With that said, and a dismissive wave of his nub, he disappeared from sight. I stared at the place he had winked out of existence from, surprised that he had dismissed me for once. Normally he was all too happy to eat up whatever scraps of my attention I could afford to give him. I was slightly curious about who he was messing with, but not enough to ask. Yet another thing to add to my ever expanding ‘when I have the time’ list.
I continued to wait, now alone in the pitch dark tunnel and listening to the faint noises of movement to both sides of me. Sitting still and hearing the muffled whispers coming in from the foggy battleground, interchanged with the shifting of rocks and faint clinks of pry bars on stone coming from the pile. It was torture. Being cornered into inaction was a nightmare that wore away at my resolve and forced my mind to spin in dark spirals around all of the bullshit I’d been through recently.
Why me? All I’d ever wanted was to be comfortable, to just live my life in peace. I didn’t want power and influence, or luxury and wealth. Yet here I was, stuffed into a dark dank hole with a bunch of aliens, harboring a fugitive a-hole that had hijacked my own damn body, being pressured into reaching for power and exploiting those placed under my care. It was unfair, infuriating, and there was no clear path out.
I was sick of it. I needed to do something, to make a difference somehow, to take charge of my own damn life. I hardly realized I had risen from my crouch near the pile of stones, or that I was leaving the wall behind and practically stomping into the middle of the hazy fog.
I saw the fuzzy blue outline of a tall motionless object, what must have been one of the sportrells Max was talking about. I reached up above my head and ripped a thick branch from the tree-like mushroom, it would have much better reach than the short handled hammer I had brought with me.
I think I heard some shouting, some more whispering and splashing footfalls in the dark as I cleared some smaller branches from the end. Quick moving silhouettes flashing over the faint blobs of light in the dark distance as I worked.
“What the hell do you think you're doing?!” Max yelled at me, appearing in front of me again. He pointed a nub at me. “Didn’t I tell you to leave the fighting to someone else? I look away for like two minutes and you start throwing a tantrum. You’re going to mess this whole- damn, too late, here they come.”
Max threw his arms up in the air in frustration and winked back out of sight. He was replaced by a red outline that flashed through the fog, blinking quicker and quicker as a highlighted dwarv ran towards me. Details were impossible to make out, but they held something long raised up above their shoulder as they quickly closed the distance.

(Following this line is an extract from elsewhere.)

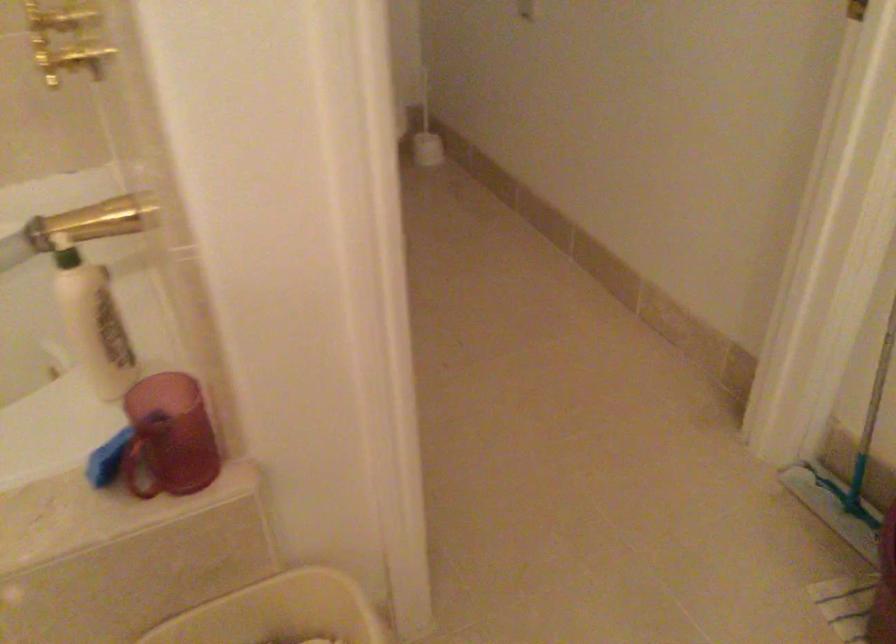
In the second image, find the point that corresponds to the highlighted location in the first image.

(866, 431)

Most of my anger washed out of me as my focus sharpened on my opponent. The truth was, I hadn’t been thinking, and never would have expected myself to make the decision I had just made. Jumping into reckless aggression without a plan, backup, or thought had burned me before and was something I’d resolved to never do again, yet was apparently doomed to repeat. All I knew is that I had to do something, to smash something, to not just sit there and wait for someone else to make the call. I’d done that far too often in my life, and wanted to be done with it.
At that moment, it was too late. I could beat myself up about it later. For now, I’d made a target of myself and it was time to shut up and dance.